I woke at the Dan Panorama Tel Aviv and was soon on the balcony enjoying the view. There was a pronounced rainbow over the Mediterranean. Good signs and good things.
The day was mostly rainy. Yet we were excited instead of being disappointed. This land needs rain so badly, a few bedraggled tourists like us don’t mind. Not only has there been a four year drought, but even rain season had started off poorly.
We went to Caesarea, where many things happened biblically. Philip lived here (Acts 8:40). More importantly, Cornelius lived here and it was from Caesarea that Peter came after his vision. A sheet came down from the heavens will all kinds of animals, even the crawling things and birds. The vision showed clean and unclean animals together, representing Jews and Gentiles. It had nothing to do with the dietary law of Leviticus 11. So it is because of events that took place in Caesarea that Gentiles know about Messiah today.
This was also the place that Herod Agrippa died shortly after putting Peter in prison (Acts 12:3-23). And Paul was on trial here before Agrippa II and sent off to Rome (Acts 25-26).
The rest of our day included Mt.

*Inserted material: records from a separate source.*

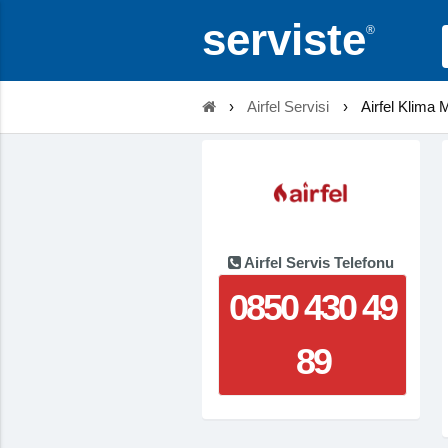
serviste
®
›
Airfel Servisi
›
Airfel Klima 
Airfel Servis Telefonu
0850 430 49
89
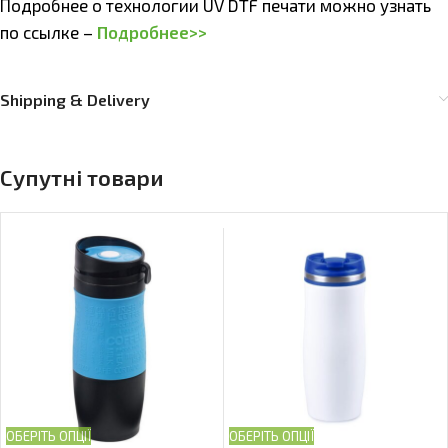
Подробнее о технологии UV DTF печати можно узнать
по ссылке –
Подробнее>>
Shipping & Delivery
Супутні товари
ОБЕРІТЬ ОПЦІЇ
ОБЕРІТЬ ОПЦІЇ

Carmel, where Elijah and the prophets of Baál had a contest (1 Kings 18). we read the story in the rain, which is ironic since Elijah’s story occurred during a drought.
We then had a soggy tour of Megiddo, which is not only significant as a city alternately conquered and resettled during Joshua’s conquests and later built up by Solomon and Ahab, but also as a place from which to see the Valley of Armageddon.
Finally we went to Nazareth, where we always tour a reconstruction of a Biblical Village. It is a great chance to see agricultural life in Biblical times.
I am still suffering jet lag. My eyes will hardly stay open. Hopefully tomorrow I will have more to say and with more energy. Until then —– sorry you are not here!